START Available data

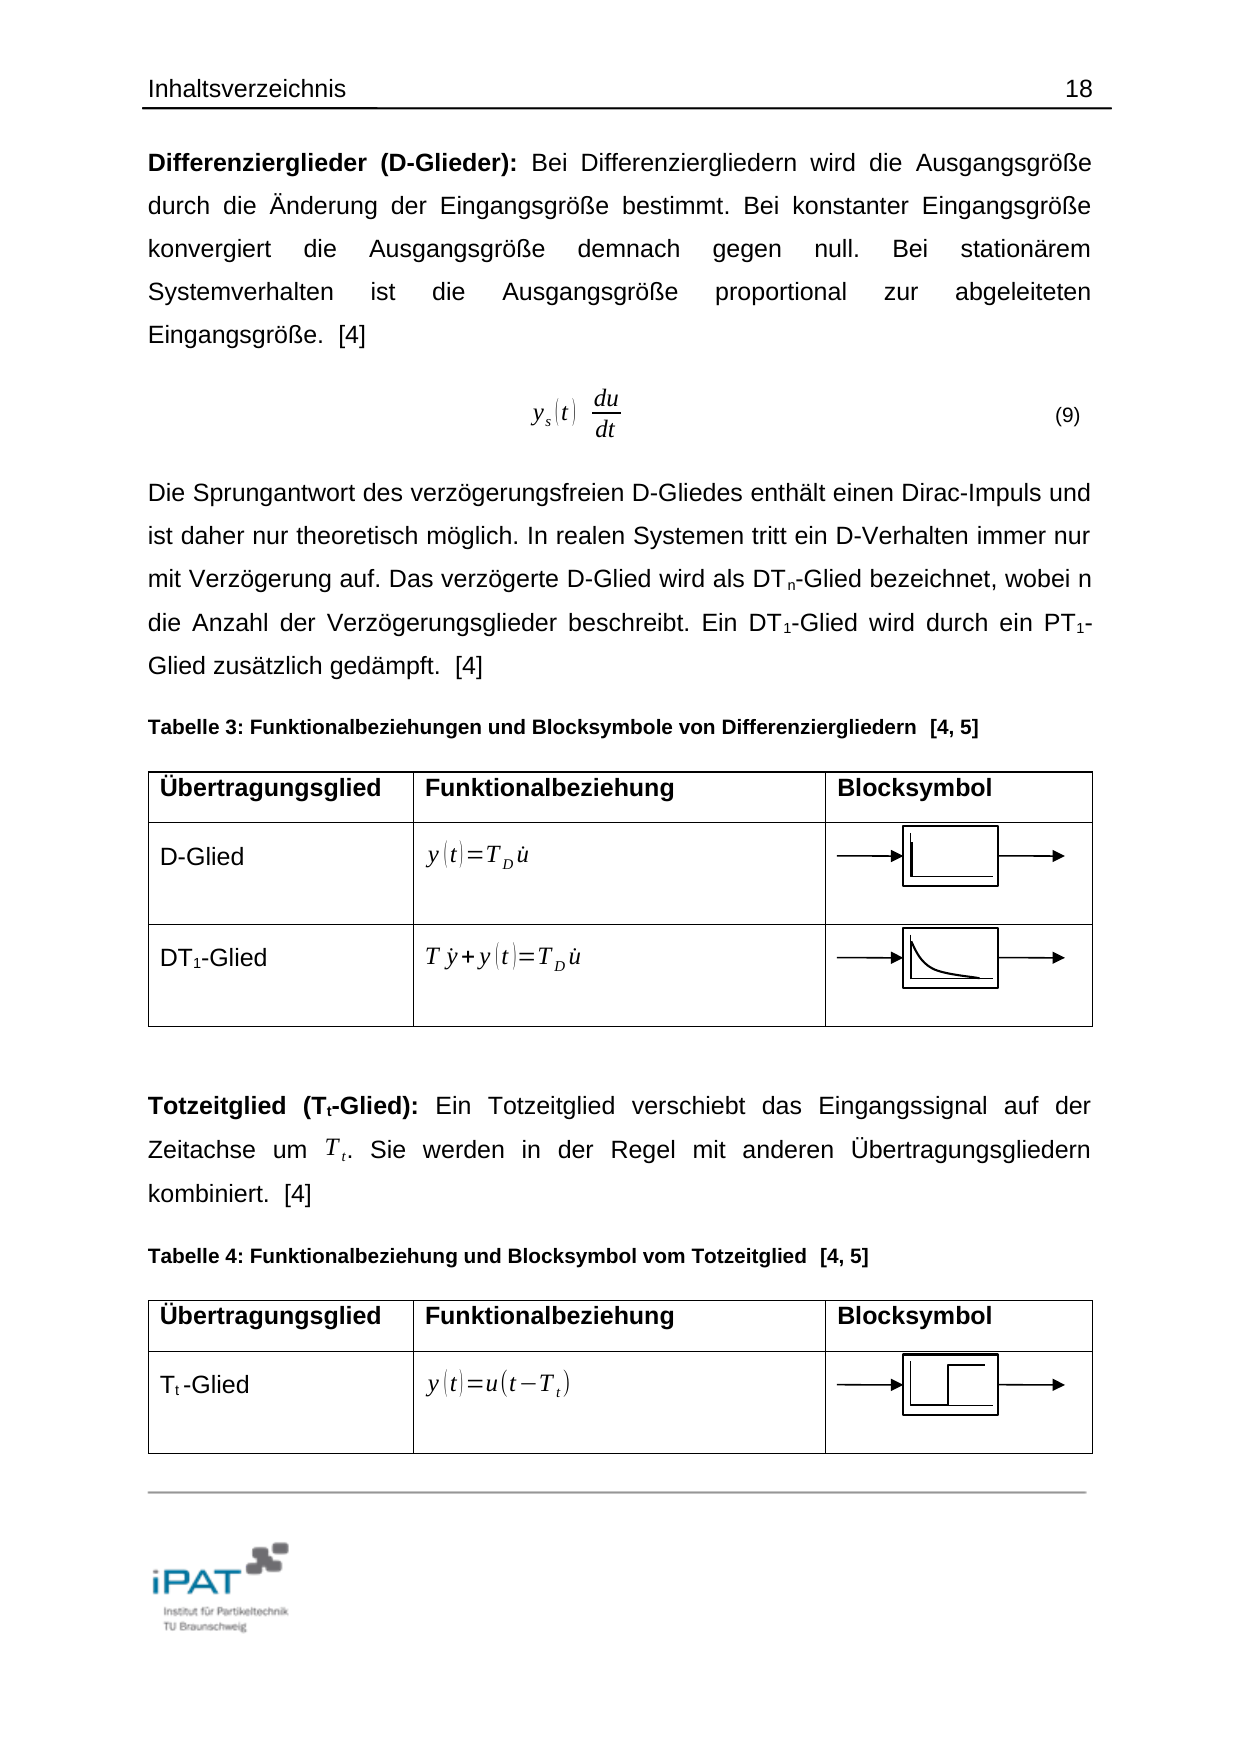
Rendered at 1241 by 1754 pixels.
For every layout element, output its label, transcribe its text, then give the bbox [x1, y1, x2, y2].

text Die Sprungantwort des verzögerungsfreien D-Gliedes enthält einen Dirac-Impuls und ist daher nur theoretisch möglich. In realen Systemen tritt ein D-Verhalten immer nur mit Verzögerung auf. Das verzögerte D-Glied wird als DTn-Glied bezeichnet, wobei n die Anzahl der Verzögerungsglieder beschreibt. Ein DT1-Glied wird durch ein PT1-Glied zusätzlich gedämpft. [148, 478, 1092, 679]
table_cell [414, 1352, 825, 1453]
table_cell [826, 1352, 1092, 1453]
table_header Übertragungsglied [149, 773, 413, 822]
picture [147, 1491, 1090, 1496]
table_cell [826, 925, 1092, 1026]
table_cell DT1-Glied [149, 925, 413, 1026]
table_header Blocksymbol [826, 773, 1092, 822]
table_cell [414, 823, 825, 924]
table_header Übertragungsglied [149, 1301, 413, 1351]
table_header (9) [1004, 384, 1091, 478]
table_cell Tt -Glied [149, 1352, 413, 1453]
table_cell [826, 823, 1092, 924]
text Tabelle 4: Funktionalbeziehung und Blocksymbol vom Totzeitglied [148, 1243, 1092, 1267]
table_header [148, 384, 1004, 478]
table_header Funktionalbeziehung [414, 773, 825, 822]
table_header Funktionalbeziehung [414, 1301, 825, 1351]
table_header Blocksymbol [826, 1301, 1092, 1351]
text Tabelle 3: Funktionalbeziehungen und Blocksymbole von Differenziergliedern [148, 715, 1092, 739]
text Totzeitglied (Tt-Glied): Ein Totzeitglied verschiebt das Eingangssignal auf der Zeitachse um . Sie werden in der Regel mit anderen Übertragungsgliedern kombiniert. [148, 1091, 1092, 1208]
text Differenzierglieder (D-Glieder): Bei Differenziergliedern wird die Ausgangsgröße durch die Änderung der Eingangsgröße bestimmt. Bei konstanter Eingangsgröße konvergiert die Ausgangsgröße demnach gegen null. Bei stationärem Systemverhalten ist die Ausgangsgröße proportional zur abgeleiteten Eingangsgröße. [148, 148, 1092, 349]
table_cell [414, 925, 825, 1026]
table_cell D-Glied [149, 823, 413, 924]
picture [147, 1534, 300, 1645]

END Available data

Exercise objective: In the copy, omit the pictures and give every line of the data exactly.

Exercise answer:
Rendered at 1241 by 1754 pixels.
For every layout element, output its label, transcribe its text, then give the bbox [x1, y1, x2, y2].

text Die Sprungantwort des verzögerungsfreien D-Gliedes enthält einen Dirac-Impuls und ist daher nur theoretisch möglich. In realen Systemen tritt ein D-Verhalten immer nur mit Verzögerung auf. Das verzögerte D-Glied wird als DTn-Glied bezeichnet, wobei n die Anzahl der Verzögerungsglieder beschreibt. Ein DT1-Glied wird durch ein PT1-Glied zusätzlich gedämpft. [148, 478, 1092, 679]
table_cell [414, 1352, 825, 1453]
table_cell [826, 1352, 1092, 1453]
table_header Übertragungsglied [149, 773, 413, 822]
picture [147, 1491, 1090, 1496]
table_cell [826, 925, 1092, 1026]
table_cell DT1-Glied [149, 925, 413, 1026]
table_header Blocksymbol [826, 773, 1092, 822]
table_cell [414, 823, 825, 924]
table_header Übertragungsglied [149, 1301, 413, 1351]
table_header (9) [1004, 384, 1091, 478]
table_cell Tt -Glied [149, 1352, 413, 1453]
table_cell [826, 823, 1092, 924]
text Tabelle 4: Funktionalbeziehung und Blocksymbol vom Totzeitglied [148, 1243, 1092, 1267]
table_header [148, 384, 1004, 478]
table_header Funktionalbeziehung [414, 773, 825, 822]
table_header Funktionalbeziehung [414, 1301, 825, 1351]
table_header Blocksymbol [826, 1301, 1092, 1351]
text Tabelle 3: Funktionalbeziehungen und Blocksymbole von Differenziergliedern [148, 715, 1092, 739]
text Totzeitglied (Tt-Glied): Ein Totzeitglied verschiebt das Eingangssignal auf der Zeitachse um . Sie werden in der Regel mit anderen Übertragungsgliedern kombiniert. [148, 1091, 1092, 1208]
text Differenzierglieder (D-Glieder): Bei Differenziergliedern wird die Ausgangsgröße durch die Änderung der Eingangsgröße bestimmt. Bei konstanter Eingangsgröße konvergiert die Ausgangsgröße demnach gegen null. Bei stationärem Systemverhalten ist die Ausgangsgröße proportional zur abgeleiteten Eingangsgröße. [148, 148, 1092, 349]
table_cell [414, 925, 825, 1026]
table_cell D-Glied [149, 823, 413, 924]
picture [147, 1534, 300, 1645]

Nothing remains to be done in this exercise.